Directions:
Please copy out the whole mailing-list message about NSArrayController selectNext updating late, word for word.

Document passage:
◇ ◇ ◇ ◇

Re: NSArrayController selectNext updating late
Re: NSArrayController selectNext updating late
- Subject: Re: NSArrayController selectNext updating late
- From: email@hidden
- Date: Wed, 14 Sep 2005 06:54:08 -0500
Well, it's not so simple. I've got an array controller hooked up to a
pair of insert/delete buttons, so the methods are being used for the
GUI.
I want a newly-inserted object to have its text immediately selected
(within the cell) for editing (so the user can enter a real name
instead of the dummy text created in an -init method.
On Panther, the body of my array controller subclass' insert: method
looked like:
[tableView editColumn: 0 row: [tableView selectedRow] withEvent:
nil select: YES];
and now on Tiger I find I have to do something like this to handle
the built-in delay:
[NSTimer scheduledTimerWithTimeInterval: 0.01 target: tableView
selector: @selector(editNameOfSelection:) userInfo: self repeats: NO];
If I don't the table view ends up with the newly-inserted object
selected, but neither the table view nor anything else in the window
seems to have the focus -- requiring the user to click somewhere to
continue editing. It would be nicer if there were additional methods/
delegate callbacks so the application could respond to the insert-did-
finish-successfully case without blindly firing an invocation off
into the future.
And now I understand your concern over the possibility that insert:
fails due to some validation issue (not likely in my case, but in
general). Any idea how to determine if this in fact is the case (or
conversely, how to determine that it succeeded, since that's the case
I need to handle)?

◇ ◇ ◇ ◇

Entries shown:
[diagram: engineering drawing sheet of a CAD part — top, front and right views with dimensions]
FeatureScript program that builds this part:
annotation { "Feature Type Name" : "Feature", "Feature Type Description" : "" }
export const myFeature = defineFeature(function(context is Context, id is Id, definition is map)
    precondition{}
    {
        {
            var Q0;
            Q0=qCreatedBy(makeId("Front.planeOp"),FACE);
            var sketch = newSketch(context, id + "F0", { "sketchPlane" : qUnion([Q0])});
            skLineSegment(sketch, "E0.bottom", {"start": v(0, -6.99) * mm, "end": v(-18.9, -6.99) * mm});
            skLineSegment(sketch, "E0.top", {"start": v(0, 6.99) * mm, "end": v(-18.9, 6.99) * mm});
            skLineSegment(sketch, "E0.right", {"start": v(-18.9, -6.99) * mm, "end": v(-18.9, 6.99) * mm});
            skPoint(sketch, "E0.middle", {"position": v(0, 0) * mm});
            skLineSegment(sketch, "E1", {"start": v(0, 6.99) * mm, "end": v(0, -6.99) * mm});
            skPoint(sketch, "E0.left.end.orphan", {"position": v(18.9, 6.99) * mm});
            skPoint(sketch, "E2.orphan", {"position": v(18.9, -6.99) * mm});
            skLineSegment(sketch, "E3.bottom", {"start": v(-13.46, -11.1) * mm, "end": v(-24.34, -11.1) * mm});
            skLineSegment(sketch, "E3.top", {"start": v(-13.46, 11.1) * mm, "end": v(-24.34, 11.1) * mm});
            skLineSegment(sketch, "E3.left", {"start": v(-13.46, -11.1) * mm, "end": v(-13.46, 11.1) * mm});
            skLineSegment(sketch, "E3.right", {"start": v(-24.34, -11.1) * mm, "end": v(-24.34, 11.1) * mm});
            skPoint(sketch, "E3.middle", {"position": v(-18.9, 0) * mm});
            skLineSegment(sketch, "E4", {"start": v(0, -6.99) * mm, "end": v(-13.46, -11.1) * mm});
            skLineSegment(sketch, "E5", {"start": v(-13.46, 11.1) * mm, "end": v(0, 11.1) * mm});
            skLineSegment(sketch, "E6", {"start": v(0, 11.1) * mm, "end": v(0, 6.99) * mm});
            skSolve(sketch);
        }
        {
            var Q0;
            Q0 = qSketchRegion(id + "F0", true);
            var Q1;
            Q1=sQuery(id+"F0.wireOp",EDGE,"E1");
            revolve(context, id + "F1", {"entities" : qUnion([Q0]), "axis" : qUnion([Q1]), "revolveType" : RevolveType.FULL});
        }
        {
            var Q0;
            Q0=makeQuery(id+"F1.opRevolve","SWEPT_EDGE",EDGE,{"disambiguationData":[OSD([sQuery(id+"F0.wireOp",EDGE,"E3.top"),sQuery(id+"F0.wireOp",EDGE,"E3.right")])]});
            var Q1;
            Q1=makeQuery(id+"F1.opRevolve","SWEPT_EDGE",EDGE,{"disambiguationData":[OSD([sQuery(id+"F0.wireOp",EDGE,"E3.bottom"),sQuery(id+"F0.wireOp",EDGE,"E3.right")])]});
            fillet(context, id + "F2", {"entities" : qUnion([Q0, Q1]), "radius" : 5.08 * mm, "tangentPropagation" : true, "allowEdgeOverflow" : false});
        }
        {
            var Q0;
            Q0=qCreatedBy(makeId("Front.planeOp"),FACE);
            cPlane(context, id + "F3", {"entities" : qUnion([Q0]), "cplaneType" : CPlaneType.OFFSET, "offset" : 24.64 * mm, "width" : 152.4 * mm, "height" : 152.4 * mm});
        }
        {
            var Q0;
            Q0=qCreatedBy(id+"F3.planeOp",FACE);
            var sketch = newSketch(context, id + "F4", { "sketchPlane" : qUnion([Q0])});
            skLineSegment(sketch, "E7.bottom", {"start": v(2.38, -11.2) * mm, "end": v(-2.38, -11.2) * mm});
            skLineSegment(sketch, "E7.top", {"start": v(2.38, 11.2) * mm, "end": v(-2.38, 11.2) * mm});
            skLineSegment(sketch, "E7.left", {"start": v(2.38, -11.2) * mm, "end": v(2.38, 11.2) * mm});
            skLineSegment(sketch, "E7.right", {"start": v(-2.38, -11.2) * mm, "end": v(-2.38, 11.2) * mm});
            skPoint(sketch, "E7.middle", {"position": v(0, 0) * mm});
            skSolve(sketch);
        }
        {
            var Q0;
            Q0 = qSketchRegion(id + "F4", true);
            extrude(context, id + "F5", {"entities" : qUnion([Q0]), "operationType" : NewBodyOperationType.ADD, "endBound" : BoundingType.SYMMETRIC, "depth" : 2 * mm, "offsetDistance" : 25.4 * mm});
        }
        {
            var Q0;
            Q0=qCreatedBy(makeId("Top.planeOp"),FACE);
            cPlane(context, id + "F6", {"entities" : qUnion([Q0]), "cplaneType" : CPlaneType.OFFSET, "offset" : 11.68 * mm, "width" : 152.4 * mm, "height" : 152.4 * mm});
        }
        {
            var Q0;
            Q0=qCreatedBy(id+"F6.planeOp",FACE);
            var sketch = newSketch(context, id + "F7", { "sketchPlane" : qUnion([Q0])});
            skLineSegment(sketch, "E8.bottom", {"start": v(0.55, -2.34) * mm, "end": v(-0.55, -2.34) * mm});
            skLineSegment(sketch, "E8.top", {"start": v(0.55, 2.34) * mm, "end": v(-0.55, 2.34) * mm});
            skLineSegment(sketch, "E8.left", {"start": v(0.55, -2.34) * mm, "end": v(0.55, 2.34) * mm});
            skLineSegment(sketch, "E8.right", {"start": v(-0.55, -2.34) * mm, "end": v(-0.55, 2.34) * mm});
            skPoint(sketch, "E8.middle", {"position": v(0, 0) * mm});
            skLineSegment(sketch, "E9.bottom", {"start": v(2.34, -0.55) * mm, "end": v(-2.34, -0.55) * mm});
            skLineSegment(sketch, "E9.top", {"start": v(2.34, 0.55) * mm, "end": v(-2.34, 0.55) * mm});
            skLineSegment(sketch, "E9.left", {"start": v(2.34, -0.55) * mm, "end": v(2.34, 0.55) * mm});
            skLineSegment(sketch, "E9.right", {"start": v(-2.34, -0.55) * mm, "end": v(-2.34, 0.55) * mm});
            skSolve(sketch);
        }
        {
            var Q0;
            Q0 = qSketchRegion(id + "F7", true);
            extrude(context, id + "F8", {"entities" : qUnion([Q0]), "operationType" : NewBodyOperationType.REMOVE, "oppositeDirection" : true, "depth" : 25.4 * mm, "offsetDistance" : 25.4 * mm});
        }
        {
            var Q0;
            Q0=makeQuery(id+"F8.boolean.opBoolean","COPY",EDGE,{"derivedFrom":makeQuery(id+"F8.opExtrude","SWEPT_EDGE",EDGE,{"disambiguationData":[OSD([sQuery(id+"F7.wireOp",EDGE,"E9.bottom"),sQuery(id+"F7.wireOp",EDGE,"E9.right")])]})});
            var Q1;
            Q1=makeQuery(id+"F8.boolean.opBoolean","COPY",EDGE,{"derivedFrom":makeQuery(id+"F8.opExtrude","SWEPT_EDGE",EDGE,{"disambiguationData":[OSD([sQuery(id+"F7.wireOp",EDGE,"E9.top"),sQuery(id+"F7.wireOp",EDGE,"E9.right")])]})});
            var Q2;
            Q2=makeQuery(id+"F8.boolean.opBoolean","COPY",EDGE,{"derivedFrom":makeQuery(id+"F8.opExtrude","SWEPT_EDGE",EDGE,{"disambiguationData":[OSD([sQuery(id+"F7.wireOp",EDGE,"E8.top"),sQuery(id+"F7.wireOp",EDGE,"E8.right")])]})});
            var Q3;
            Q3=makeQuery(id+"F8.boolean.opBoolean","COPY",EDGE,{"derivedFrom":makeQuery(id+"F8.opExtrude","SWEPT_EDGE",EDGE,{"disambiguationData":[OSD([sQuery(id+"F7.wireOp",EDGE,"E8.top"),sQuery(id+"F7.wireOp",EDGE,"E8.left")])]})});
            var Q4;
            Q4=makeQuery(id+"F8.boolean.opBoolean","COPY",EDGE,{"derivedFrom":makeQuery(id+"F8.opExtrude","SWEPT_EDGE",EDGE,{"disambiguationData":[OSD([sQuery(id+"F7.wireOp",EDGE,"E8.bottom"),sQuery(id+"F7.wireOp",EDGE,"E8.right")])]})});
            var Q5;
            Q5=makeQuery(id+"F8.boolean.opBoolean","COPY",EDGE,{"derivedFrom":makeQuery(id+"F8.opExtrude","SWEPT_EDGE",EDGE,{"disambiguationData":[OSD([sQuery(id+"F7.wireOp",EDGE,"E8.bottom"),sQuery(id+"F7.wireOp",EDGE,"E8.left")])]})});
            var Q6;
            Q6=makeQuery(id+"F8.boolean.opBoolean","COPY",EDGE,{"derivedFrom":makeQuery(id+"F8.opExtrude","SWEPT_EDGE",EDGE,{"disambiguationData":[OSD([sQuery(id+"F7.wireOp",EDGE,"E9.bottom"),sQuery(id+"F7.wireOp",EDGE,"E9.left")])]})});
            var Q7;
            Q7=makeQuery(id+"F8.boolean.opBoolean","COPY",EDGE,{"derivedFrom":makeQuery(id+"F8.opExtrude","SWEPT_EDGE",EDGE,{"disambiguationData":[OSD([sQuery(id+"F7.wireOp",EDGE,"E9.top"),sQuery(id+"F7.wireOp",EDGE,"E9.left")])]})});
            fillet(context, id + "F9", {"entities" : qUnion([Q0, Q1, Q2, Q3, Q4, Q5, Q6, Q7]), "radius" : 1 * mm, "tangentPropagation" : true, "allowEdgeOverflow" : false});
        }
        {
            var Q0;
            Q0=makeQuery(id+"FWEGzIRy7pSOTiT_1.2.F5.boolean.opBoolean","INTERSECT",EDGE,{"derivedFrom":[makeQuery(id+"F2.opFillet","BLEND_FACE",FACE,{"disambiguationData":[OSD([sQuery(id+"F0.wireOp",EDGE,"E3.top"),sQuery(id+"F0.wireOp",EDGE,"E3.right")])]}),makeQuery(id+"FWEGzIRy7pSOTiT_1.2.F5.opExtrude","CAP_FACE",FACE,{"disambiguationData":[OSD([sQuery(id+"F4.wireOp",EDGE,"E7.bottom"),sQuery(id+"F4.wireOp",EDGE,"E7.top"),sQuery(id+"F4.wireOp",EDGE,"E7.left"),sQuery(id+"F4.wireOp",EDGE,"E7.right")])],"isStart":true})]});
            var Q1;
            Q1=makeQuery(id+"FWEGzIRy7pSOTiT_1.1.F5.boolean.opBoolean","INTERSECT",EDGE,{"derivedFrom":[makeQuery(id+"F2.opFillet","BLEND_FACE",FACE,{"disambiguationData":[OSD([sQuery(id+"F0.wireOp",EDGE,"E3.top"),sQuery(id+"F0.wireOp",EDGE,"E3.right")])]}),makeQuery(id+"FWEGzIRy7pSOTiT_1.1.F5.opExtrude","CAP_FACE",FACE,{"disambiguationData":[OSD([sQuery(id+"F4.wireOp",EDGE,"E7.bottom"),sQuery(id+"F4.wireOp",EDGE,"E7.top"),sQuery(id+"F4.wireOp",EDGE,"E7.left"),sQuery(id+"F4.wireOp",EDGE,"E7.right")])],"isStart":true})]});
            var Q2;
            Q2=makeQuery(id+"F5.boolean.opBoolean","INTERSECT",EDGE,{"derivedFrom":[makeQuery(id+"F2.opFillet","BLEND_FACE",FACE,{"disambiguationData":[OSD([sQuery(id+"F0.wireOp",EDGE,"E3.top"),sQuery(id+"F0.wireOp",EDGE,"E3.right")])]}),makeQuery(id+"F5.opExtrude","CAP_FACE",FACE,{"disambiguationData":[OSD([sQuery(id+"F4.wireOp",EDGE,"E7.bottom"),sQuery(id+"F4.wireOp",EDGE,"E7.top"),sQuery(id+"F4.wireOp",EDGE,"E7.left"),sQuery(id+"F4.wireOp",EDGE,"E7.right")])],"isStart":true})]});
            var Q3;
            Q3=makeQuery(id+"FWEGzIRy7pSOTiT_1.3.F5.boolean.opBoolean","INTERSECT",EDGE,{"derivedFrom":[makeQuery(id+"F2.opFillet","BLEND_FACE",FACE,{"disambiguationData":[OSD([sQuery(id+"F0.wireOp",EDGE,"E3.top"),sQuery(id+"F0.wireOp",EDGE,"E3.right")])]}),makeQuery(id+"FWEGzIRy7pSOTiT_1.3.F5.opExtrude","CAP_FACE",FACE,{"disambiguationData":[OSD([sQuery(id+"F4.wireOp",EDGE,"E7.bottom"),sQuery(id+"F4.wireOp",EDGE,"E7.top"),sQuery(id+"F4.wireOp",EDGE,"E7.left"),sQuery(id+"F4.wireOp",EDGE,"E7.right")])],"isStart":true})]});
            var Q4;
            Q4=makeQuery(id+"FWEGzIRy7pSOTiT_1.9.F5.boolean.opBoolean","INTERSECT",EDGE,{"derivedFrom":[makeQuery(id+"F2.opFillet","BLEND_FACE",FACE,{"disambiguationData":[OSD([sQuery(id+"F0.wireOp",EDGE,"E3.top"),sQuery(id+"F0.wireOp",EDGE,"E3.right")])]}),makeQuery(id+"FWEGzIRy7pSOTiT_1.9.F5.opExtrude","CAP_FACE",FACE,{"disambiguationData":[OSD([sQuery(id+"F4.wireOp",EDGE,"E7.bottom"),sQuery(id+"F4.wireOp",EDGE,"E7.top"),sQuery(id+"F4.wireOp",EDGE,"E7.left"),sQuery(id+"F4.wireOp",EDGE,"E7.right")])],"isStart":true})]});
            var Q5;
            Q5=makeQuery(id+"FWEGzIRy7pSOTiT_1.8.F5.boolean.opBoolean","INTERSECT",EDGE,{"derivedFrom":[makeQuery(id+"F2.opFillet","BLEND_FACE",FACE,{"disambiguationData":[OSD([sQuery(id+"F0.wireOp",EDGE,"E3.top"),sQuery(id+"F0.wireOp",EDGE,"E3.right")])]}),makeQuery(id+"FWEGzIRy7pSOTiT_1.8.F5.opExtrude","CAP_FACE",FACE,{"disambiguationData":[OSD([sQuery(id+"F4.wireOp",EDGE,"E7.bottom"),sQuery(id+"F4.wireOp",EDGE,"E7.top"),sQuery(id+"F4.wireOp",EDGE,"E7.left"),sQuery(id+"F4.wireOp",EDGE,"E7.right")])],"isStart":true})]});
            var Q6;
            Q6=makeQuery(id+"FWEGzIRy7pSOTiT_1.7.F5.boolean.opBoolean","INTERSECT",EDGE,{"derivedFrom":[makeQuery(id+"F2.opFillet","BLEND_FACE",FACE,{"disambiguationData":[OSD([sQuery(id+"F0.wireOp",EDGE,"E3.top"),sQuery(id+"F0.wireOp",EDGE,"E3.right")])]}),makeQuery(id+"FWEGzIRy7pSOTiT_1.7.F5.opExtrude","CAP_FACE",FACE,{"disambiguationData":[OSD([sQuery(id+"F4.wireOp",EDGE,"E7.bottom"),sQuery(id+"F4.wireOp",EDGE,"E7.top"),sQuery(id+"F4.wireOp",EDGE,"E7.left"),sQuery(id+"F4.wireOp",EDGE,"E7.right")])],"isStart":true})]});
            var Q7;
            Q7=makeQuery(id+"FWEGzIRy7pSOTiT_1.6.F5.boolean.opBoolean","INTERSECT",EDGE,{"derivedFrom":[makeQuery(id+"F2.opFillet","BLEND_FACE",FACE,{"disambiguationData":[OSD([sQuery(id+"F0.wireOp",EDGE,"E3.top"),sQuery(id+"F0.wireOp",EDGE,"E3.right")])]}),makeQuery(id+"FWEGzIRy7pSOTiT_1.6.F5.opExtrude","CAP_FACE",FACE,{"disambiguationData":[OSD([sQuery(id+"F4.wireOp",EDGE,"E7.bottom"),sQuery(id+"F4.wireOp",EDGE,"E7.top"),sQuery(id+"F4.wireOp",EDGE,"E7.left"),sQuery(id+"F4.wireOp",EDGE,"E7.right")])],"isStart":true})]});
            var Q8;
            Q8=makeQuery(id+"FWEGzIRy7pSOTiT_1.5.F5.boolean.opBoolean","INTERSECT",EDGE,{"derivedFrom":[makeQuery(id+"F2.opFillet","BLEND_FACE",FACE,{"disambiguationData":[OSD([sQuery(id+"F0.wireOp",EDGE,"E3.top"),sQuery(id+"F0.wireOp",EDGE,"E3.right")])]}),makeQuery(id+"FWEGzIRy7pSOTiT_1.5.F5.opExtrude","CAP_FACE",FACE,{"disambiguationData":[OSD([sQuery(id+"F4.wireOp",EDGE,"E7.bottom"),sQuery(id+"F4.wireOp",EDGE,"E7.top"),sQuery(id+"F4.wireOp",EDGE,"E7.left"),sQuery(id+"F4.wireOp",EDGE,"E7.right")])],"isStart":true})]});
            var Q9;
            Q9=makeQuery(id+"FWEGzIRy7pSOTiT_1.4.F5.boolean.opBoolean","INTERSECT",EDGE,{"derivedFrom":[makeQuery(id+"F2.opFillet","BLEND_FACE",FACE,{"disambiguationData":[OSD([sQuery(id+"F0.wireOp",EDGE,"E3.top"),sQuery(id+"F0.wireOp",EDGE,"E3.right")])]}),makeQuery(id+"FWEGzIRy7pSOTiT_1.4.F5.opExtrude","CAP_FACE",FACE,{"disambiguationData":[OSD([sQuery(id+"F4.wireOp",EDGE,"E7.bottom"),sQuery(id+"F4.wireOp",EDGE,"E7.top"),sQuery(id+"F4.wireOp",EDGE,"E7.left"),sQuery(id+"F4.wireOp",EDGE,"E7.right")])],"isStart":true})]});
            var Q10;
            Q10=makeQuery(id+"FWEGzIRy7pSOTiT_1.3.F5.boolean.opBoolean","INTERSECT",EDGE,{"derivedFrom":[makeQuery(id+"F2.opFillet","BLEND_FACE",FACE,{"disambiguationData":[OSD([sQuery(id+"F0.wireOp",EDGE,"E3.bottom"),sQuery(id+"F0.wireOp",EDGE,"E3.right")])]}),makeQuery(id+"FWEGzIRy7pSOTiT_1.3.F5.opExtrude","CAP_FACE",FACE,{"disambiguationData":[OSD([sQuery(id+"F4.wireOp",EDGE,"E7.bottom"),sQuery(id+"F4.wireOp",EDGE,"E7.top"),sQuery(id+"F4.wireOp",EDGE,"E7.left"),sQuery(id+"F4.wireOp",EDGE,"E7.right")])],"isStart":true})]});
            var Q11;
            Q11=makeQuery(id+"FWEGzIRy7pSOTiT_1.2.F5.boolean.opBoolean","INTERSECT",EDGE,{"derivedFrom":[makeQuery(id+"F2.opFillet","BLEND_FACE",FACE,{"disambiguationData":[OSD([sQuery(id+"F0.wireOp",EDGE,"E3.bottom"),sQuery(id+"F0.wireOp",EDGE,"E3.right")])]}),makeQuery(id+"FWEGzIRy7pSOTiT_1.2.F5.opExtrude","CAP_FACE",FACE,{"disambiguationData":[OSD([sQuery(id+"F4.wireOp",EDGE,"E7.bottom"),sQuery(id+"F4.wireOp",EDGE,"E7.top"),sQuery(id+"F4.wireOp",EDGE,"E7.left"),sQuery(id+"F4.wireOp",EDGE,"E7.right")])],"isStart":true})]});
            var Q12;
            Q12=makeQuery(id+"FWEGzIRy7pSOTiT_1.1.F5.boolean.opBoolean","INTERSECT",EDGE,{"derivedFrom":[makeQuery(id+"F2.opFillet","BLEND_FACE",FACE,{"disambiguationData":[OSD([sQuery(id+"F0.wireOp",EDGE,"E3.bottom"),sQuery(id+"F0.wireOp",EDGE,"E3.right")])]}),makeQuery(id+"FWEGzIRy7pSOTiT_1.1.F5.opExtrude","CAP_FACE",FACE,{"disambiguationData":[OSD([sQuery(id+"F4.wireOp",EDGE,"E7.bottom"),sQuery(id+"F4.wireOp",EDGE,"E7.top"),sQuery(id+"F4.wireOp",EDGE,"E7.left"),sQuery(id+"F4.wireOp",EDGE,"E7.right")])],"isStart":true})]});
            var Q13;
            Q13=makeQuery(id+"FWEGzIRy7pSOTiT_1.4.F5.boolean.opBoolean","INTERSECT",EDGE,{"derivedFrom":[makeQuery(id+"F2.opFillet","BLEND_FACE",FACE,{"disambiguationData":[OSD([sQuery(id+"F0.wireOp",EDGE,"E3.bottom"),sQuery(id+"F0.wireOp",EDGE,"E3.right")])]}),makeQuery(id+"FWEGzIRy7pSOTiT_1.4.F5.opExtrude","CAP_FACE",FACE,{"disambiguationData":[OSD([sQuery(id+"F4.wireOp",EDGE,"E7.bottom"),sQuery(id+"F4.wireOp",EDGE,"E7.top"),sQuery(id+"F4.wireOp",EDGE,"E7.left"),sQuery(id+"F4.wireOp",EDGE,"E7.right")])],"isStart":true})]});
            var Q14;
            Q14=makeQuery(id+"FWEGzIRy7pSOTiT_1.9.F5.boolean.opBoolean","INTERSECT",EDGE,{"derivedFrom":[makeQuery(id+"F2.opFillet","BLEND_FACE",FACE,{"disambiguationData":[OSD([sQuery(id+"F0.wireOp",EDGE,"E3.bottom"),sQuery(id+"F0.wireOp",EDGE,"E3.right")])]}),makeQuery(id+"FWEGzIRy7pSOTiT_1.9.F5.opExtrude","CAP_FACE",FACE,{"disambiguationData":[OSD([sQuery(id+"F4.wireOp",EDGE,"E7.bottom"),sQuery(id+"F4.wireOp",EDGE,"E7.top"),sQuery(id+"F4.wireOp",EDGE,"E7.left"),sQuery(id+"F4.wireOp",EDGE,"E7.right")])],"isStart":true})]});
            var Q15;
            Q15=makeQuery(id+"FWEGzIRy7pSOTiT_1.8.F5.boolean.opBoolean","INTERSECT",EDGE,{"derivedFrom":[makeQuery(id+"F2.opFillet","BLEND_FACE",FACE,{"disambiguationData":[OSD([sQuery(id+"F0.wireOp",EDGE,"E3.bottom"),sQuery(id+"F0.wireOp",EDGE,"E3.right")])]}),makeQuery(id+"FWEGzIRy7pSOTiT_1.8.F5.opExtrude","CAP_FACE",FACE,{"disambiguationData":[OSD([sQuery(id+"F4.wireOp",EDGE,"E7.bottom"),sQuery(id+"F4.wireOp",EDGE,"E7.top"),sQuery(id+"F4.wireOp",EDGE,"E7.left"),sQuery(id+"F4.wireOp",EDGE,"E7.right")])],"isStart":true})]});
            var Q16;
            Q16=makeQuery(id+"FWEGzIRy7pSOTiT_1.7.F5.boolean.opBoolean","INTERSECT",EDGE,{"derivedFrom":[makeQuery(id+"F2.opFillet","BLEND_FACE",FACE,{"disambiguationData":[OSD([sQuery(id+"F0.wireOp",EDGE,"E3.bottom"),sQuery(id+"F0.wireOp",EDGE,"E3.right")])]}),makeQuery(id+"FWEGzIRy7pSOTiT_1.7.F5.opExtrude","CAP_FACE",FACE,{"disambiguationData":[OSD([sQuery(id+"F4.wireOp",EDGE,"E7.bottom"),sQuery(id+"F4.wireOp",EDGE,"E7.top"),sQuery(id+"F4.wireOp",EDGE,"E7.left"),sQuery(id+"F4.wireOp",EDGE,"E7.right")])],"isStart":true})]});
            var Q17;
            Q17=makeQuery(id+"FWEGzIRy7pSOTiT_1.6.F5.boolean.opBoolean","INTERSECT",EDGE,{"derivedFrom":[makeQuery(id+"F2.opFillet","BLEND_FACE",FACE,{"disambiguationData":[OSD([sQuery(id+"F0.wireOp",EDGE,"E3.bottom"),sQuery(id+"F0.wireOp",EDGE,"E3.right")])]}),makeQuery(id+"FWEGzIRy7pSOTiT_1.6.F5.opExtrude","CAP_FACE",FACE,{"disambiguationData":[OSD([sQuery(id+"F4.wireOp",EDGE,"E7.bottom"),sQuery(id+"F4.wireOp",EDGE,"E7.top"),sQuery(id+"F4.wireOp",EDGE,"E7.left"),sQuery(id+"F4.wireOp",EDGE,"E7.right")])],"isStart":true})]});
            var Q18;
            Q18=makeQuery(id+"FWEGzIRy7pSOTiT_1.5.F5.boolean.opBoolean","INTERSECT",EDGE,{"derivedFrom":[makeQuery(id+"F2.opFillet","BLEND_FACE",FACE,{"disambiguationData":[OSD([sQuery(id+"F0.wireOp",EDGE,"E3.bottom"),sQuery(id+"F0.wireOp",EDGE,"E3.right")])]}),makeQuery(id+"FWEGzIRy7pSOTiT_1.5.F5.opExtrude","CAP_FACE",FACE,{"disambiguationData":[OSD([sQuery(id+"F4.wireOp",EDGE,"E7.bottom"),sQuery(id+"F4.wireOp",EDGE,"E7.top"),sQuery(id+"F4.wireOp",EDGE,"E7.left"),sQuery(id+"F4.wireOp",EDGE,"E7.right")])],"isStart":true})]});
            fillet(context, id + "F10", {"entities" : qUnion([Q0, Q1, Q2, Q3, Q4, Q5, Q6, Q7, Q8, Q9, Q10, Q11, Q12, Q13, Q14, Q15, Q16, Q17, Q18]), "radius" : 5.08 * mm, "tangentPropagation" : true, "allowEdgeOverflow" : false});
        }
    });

◇ ◇ ◇ ◇

Your response:
Re: NSArrayController selectNext updating late
Re: NSArrayController selectNext updating late
- Subject: Re: NSArrayController selectNext updating late
- From: email@hidden
- Date: Wed, 14 Sep 2005 06:54:08 -0500
Well, it's not so simple. I've got an array controller hooked up to a
pair of insert/delete buttons, so the methods are being used for the
GUI.
I want a newly-inserted object to have its text immediately selected
(within the cell) for editing (so the user can enter a real name
instead of the dummy text created in an -init method.
On Panther, the body of my array controller subclass' insert: method
looked like:
[tableView editColumn: 0 row: [tableView selectedRow] withEvent:
nil select: YES];
and now on Tiger I find I have to do something like this to handle
the built-in delay:
[NSTimer scheduledTimerWithTimeInterval: 0.01 target: tableView
selector: @selector(editNameOfSelection:) userInfo: self repeats: NO];
If I don't the table view ends up with the newly-inserted object
selected, but neither the table view nor anything else in the window
seems to have the focus -- requiring the user to click somewhere to
continue editing. It would be nicer if there were additional methods/
delegate callbacks so the application could respond to the insert-did-
finish-successfully case without blindly firing an invocation off
into the future.
And now I understand your concern over the possibility that insert:
fails due to some validation issue (not likely in my case, but in
general). Any idea how to determine if this in fact is the case (or
conversely, how to determine that it succeeded, since that's the case
I need to handle)?